Segment Open
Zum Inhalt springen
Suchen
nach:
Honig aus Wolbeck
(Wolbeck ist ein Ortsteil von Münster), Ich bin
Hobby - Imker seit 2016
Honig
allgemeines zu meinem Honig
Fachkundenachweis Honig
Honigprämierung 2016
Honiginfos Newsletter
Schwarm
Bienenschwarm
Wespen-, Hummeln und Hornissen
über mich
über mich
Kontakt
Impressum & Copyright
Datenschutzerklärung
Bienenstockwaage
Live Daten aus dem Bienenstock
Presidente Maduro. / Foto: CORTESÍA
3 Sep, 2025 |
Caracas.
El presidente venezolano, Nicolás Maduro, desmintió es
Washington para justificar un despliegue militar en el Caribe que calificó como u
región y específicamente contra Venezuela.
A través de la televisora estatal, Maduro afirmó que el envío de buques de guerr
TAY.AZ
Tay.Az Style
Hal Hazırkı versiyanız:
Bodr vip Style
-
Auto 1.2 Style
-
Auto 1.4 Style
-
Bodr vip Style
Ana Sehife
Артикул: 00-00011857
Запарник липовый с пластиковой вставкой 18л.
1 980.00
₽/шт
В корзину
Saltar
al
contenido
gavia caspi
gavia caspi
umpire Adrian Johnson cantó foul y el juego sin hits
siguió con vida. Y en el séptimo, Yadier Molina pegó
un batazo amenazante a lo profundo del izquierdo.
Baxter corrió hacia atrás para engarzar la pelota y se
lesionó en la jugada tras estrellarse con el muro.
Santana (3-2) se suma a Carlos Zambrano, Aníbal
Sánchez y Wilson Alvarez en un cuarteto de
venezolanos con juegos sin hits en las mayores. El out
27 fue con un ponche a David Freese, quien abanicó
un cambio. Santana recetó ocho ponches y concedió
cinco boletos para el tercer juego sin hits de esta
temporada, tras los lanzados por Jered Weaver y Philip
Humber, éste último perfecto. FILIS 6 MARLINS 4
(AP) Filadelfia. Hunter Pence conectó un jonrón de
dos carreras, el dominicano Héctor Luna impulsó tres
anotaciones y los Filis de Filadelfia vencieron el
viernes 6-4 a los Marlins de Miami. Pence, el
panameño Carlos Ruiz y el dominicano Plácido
Segment Closed
## ABOUT THIS EXERCISE:
Everything above from the line containing "región y específicamente contra Venezuela." through the line containing "lesionó en la" must be copied exactly. Nothing outside that range belongs in the answer.

## RESULT OF THE TASK:
región y específicamente contra Venezuela.
A través de la televisora estatal, Maduro afirmó que el envío de buques de guerr
TAY.AZ
Tay.Az Style
Hal Hazırkı versiyanız:
Bodr vip Style
-
Auto 1.2 Style
-
Auto 1.4 Style
-
Bodr vip Style
Ana Sehife
Артикул: 00-00011857
Запарник липовый с пластиковой вставкой 18л.
1 980.00
₽/шт
В корзину
Saltar
al
contenido
gavia caspi
gavia caspi
umpire Adrian Johnson cantó foul y el juego sin hits
siguió con vida. Y en el séptimo, Yadier Molina pegó
un batazo amenazante a lo profundo del izquierdo.
Baxter corrió hacia atrás para engarzar la pelota y se
lesionó en la jugada tras estrellarse con el muro.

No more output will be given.